▸ **AVAILABLE RECORDS**:
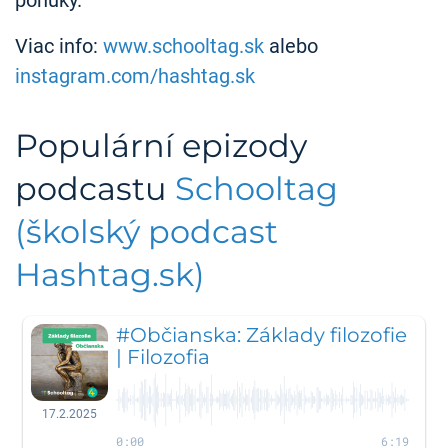
ponuky.
Viac info:
www.schooltag.sk
alebo
instagram.com/hashtag.sk
Populární epizody
podcastu
Schooltag
(školský podcast
Hashtag.sk)
#Občianska: Základy filozofie
| Filozofia
17.2.2025
0:00
6:19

▸ **WHAT YOU WILL DO**: Please return every record above exactly, but leave out the pictures.

▸ **WRITTEN RESPONSE**:
ponuky.
Viac info:
www.schooltag.sk
alebo
instagram.com/hashtag.sk
Populární epizody
podcastu
Schooltag
(školský podcast
Hashtag.sk)
#Občianska: Základy filozofie
| Filozofia
17.2.2025
0:00
6:19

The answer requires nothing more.